| Exercise prompt |
Rewrite the stretch of the article on Disney tweets from "The Walt Disney Company is" through "at minimal cost.", swapping "customers" for "clients".

Natural Language Processing of Social Media Content

Alternate Title: Is the world talking about The Walt Disney Company? Yes, yes it is.

Sky B.T. Williams
Towards Data Science

--

Photo by geralt on pixabay

The Set-up

The Walt Disney Company is a prolific powerhouse of a multinational corporation, with about 200,000 employees, and what I estimate to be a total worth to be around $150-$160 billion, based solely on the stock value at the moment of writing this post, and the number of outstanding shares (DIS). As with most companies, you better believe that they have a vested interest in gauging how their customers and the public at large feel about the services that they provide, and the products that they create, but collecting that information, whether through in-person, over the phone, email, or mail-in customer surveys and questionnaires, cost money and time to create, disseminate, collect, and analyze. I wanted to see if I could use Natural Language Processing (NLP) tools and unsupervised machine learning to gauge public opinion of Disney in real-time, at minimal cost.

Getting the Data

Photo by geralt on pixabay

First, I needed data in the form of text, which is publicly posted, and likely to contain topic-specific opinions; I turned to Twitter. Using the Twitter API (Application Program Interface) I wrote a script to download tweets related to keyword and hashtag ‘disney’ as they are posted online. Yes, absolutely anybody can freely do this for any tweets, and they can even be queried from a back catalogue of storage. In addition to the text of the tweet, you can also download a plethora of data and metadata related to that tweet and the user who tweeted or retweeted that status, including, but absolutely not limited to: time, date, location, language, number of followers, number of accounts following, date of account creation, profile picture, and username of who made the original tweet and who retweeted the status. I streamed the real-time tweets into a MongoDB collection, and since I had kind of a lot of tweets to analyze, I stored them on a personal AWS (Amazon Web Services) instance. If anyone is interested in any of these tools, or even just looking into what kinds of information the entire computer-owning world has access to about your Twitter account, I’ll include some links at the bottom of this post that you can check-out.

Preliminary Stuff

I collected somewhere around 100,000 to 120,000 tweets each day, in over 30 different languages, all related to Disney. As I explored the data, I discovered my first source of bias. While I searched for many permutations of keyword disney (i.e. “disney”, “disney’s”, “#disney”, etc.), this will not collect all possible tweets related to my topic, but only tweets that mention one of the words in my search list. For example, my search criteria would have collected a tweet that said something like “I love Disney World!”, but not “I love EPCOT!”, since the second tweet does not contain a word similar to ‘disney.’ I could have expanded my search list to include each theme park specifically, but it would have biased my tweets towards theme parks, and I simply can’t include the title of every Disney movie, TV show, and character ever created. In order to keep my analysis as objective as possible, I kept my search criteria generalized, which biased my tweets towards over-representing properties that had the word ‘Disney’ in the title, such as Walt Disney World and Disney Channel.

I took my ~500,000 Disney tweets, cut them down to the 320,000 that were in English and I could actually read, and I ran them through a Python library called TextBlob, which analyzes each data point of text, in this case a single tweet, and calculates the Polarity to be somewhere between -1 (unfavorable) and 1 (favorable), with 0 meaning that the sentiment was neutral. The distribution of all of the tweets together had a mean of about 0.115, or just positive of neutral, as can be seen below.

| Dataset rows |
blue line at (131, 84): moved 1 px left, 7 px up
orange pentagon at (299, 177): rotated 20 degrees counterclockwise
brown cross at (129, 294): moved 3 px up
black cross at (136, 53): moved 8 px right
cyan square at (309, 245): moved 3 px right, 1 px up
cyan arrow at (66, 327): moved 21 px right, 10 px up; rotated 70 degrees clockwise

| Solution to the problem |
The Walt Disney Company is a prolific powerhouse of a multinational corporation, with about 200,000 employees, and what I estimate to be a total worth to be around $150-$160 billion, based solely on the stock value at the moment of writing this post, and the number of outstanding shares (DIS). As with most companies, you better believe that they have a vested interest in gauging how their clients and the public at large feel about the services that they provide, and the products that they create, but collecting that information, whether through in-person, over the phone, email, or mail-in customer surveys and questionnaires, cost money and time to create, disseminate, collect, and analyze. I wanted to see if I could use Natural Language Processing (NLP) tools and unsupervised machine learning to gauge public opinion of Disney in real-time, at minimal cost.